▶ _Exercise goal_:
The listing is to be printed word for word, pictures omitted.

▶ _Supplied material_:
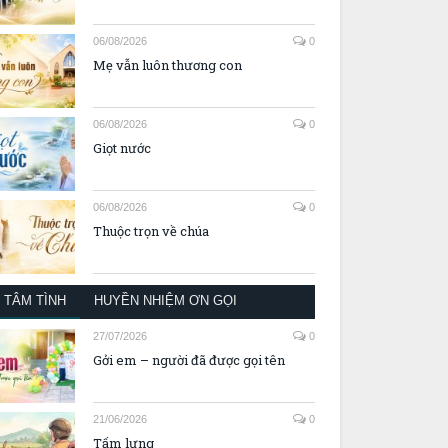
06/08/2026
0
Mẹ vẫn luôn thương con
06/08/2026
0
Giọt nước
06/08/2026
0
Thuộc trọn về chúa
TÂM TÌNH
HUYỀN NHIỆM ƠN GỌI
27/07/2026
0
Gởi em – người đã được gọi tên
21/06/2026
0
Tấm lưng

▶ _Expected answer_:
06/08/2026
0
Mẹ vẫn luôn thương con
06/08/2026
0
Giọt nước
06/08/2026
0
Thuộc trọn về chúa
TÂM TÌNH
HUYỀN NHIỆM ƠN GỌI
27/07/2026
0
Gởi em – người đã được gọi tên
21/06/2026
0
Tấm lưng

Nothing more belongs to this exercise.